Tenue aux dépens, Mme [T] [Q] (ép. [P]) sera condamnée à payer à M. [L] [E] et Mme [B] [O] la somme de 10 000,00 euros au titre des frais irrépétibles. Elle sera en conséquence déboutée de sa demande à ce titre.
Bien que le syndicat des copropriétaires n’ait pas été tenu aux dépens, sa responsabilité a été engagée à l’égard des demandeurs, et il convient par conséquent de le débouter de sa demande au titre des frais irrépétibles.
En équité, les sociétés Macif, Generali et Wakam seront déboutées de leurs demandes respectives au titre des frais irrépétibles.

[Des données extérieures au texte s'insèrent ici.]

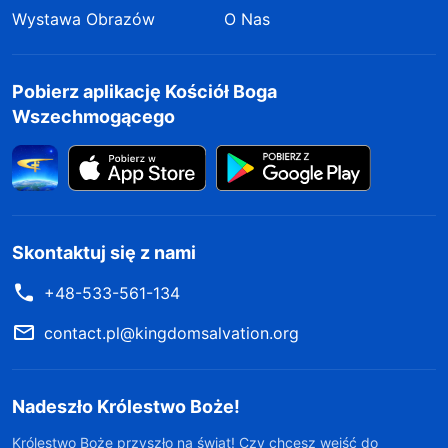
Wystawa Obrazów
O Nas
Pobierz aplikację Kościół Boga
Wszechmogącego
Skontaktuj się z nami
+48-533-561-134
contact.pl@kingdomsalvation.org
Nadeszło Królestwo Boże!
Królestwo Boże przyszło na świat! Czy chcesz wejść do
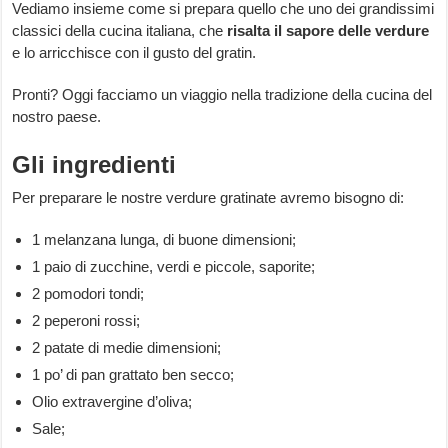
Vediamo insieme come si prepara quello che uno dei grandissimi
classici della cucina italiana, che
risalta il sapore delle verdure
e lo arricchisce con il gusto del gratin.
Pronti? Oggi facciamo un viaggio nella tradizione della cucina del
nostro paese.
Gli ingredienti
Per preparare le nostre verdure gratinate avremo bisogno di:
1 melanzana lunga, di buone dimensioni;
1 paio di zucchine, verdi e piccole, saporite;
2 pomodori tondi;
2 peperoni rossi;
2 patate di medie dimensioni;
1 po’ di pan grattato ben secco;
Olio extravergine d’oliva;
Sale;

— Sur l’exécution provisoire
Aux termes des articles 514 et suivants du code de procédure civile, dans leur rédaction issue du décret n°2019-1333 du 11 décembre 2019 et applicable aux instances introduites à compter du 1er janvier 2020, les décisions de première instance sont de droit exécutoires à titre provisoire à moins que la loi ou la décision rendue n’en dispose autrement.

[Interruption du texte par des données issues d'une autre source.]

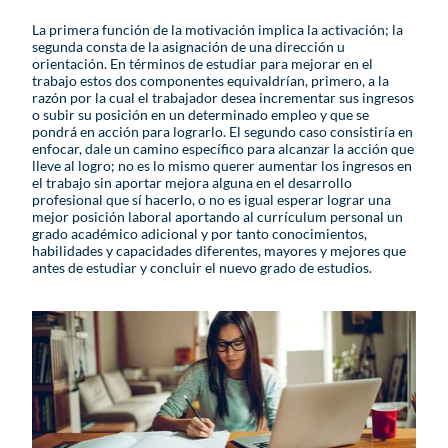
La primera función de la motivación implica la activación; la
segunda consta de la asignación de una dirección u
orientación. En términos de estudiar para mejorar en el
trabajo estos dos componentes equivaldrían, primero, a la
razón por la cual el trabajador desea incrementar sus ingresos
o subir su posición en un determinado empleo y que se
pondrá en acción para lograrlo. El segundo caso consistiría en
enfocar, dale un camino específico para alcanzar la acción que
lleve al logro; no es lo mismo querer aumentar los ingresos en
el trabajo sin aportar mejora alguna en el desarrollo
profesional que sí hacerlo, o no es igual esperar lograr una
mejor posición laboral aportando al currículum personal un
grado académico adicional y por tanto conocimientos,
habilidades y capacidades diferentes, mayores y mejores que
antes de estudiar y concluir el nuevo grado de estudios.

Le juge peut écarter l’exécution provisoire de droit, en tout ou partie, s’il estime qu’elle est incompatible avec la nature de l’affaire. Il statue, d’office ou à la demande d’une partie, par décision spécialement motivée.
En l’espèce, au regard de la nature des condamnations prononcées et de l’ancienneté du litige, il n’y a pas lieu d’écarter l’exécution provisoire de droit.
PAR CES MOTIFS,
Le tribunal, statuant par un jugement contradictoire, en premier ressort, après débats en audience publique et par mise à disposition au greffe,
CONDAMNE Mme [T] [Q] (ép. [P]) à payer à M. [L] [E] et Mme [B] [O] la somme totale de 71 740 euros en indemnisation de leur préjudice, se décomposant comme suit :
— 3 740 euros, au titre d’un préjudice matériel ;
— 60 000 euros, au titre d’un préjudice immatériel (trouble de jouissance) ;
— 8 000 euros, au titre d’un préjudice moral ;
CONDAMNE le syndicat des copropriétaires de l’immeuble sis [Adresse 1] à [Localité 1] et son assureur Allianz IARD à garantir Mme [T] [Q] (ép. [P]) de toutes condamnations prononcées à son encontre, à hauteur de 2% de leur montant ;
CONDAMNE la société Allianz IARD à garantir le syndicat des copropriétaires de toutes condamnations prononcées à son encontre ;
DEBOUTE les parties de toutes demandes envers les sociétés Generali et Wakam ;
DIT que conformément à l’article L. 112-6 du code des assurances, l’assureur pourra opposer au porteur de la police ou au tiers qui en invoque le bénéfice les exceptions opposables au souscripteur originaire, telles que les franchises et plafonds contractuels ;
DEBOUTE le syndicat des copropriétaires ainsi que M. [L] [E] et Mme [B] [O] de leur demande relative aux travaux réalisés par Mme [T] [Q] (ép. [P]) ;
CONDAMNE Mme [T] [Q] (ép. [P]) au paiement des entiers dépens de l’instance, et AUTORISE Me Ariane Gire, Me Marie-Charlotte Marty et Me Florence Rosano à recouvrer directement ceux dont elles ont fait l’avance sans avoir reçu provision ;
CONDAMNE Mme [T] [Q] (ép. [P]) à payer à M. [L] [E] et Mme [B] [O] la somme de 10 000,00 euros au titre des frais irrépétibles ;
DEBOUTE le syndicat des copropriétaires, Mme [T] [Q] (ép. [P]) ainsi que les sociétés Macif, Generali et Wakam de leurs demandes indemnitaires au titre des frais irrépétibles ;
DEBOUTE les parties de toutes demandes plus amples ou contraires ;
DIT n’y avoir lieu d’écarter l’exécution provisoire de droit.
Fait et jugé à Paris, le 13 février 2026.